Il rischio è quello di un’eterodirezione nella gestione del debito, soprattutto nel momento in cui torneranno in vigore le regole del Patto di stabilità e crescita attualmente sospese?
Esattamente. Chiaramente l’Italia sarebbe più esposta su tale fronte in modo sia formale che informale. Quando si hanno dei rapporti creditizi in essere, l’opinione dei creditori conta. La visione che altri Paesi europei hanno dei problemi italiani e delle loro soluzioni avrebbe un peso ancora maggiore rispetto alla situazione attuale.
Un rischio che sarebbe meglio evitare…
In questi giorni stiamo osservando che mentre da un lato è stata cancellata l’asta dei Bot trimestrali, dall’altro è stato collocato un Btp ventennale, le cui richieste hanno superato gli 80 miliardi di euro. Questo si inserisce in una serie di altre iniziative, come il Btp Italia e il Btp Futura, che mirano a migliorare la gestione del debito pubblico, il classamento dei titoli, allargandolo al segmento del piccolo risparmio, cosa che magari costa al Tesoro un po’ di più, ma che garantisce maggior stabilità e minor esposizione alle fronde speculative. Sono tutte iniziative commendevoli, che testimoniano un eccellente accesso al mercato di cui oggi l’Italia gode. E se come hanno sottolineato il ministro dell’Economia francese Lemaire e il Premier spagnolo Sánchez il Mes è per i Paesi che hanno difficoltà nei rapporti con i mercati finanziari, non vedo perché l’Italia dovrebbe crearsi uno stigma quando è invece in grado di soddisfare pienamente la sua domanda di cassa e addirittura avere un saldo di Tesoreria a livelli record.
Non è che questo saldo è tenuto alto in via precauzionale perché si teme un cambio di linea della Bce, che finora ha acquistato in maniera massiccia titoli di Stato italiani?
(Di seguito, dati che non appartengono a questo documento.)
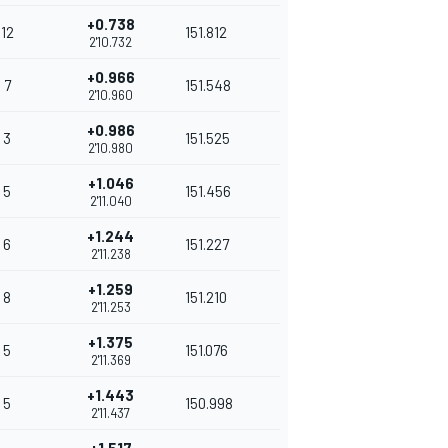
+0.738
12
151.812
2'10.732
+0.966
7
151.548
2'10.960
+0.986
3
151.525
2'10.980
+1.046
5
151.456
2'11.040
+1.244
6
151.227
2'11.238
+1.259
8
151.210
2'11.253
+1.375
5
151.076
2'11.369
+1.443
5
150.998
2'11.437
Innanzitutto va detto che se la Bce dovesse cambiare veramente linea, il prestito del Mes, a livello quantitativo, sarebbe una goccia nel mare. Detto questo, effettivamente il motivo precauzionale per il saldo di Tesoreria è importante, ma non possiamo dimenticare che nel contempo ci sono imprese che stanno morendo o sono già morte. Proprio perché gli agenti economici stanno fronteggiando un’incertezza inedita nella nostra storia recente sarebbe utile che lo Stato onorasse il pagamento dei suoi debiti con le imprese in tempi assai più brevi, utilizzando proprio parte di quel saldo di Tesoreria. Avendo un’esigenza di rifinanziamento così massiccia, per via dell’enorme debito pubblico, la migliore assicurazione per l’Italia è rivitalizzare il tessuto economico. Questo lo si fa non solo stanziando contabilmente risorse, ma aumentando la velocità di circolazione delle stesse.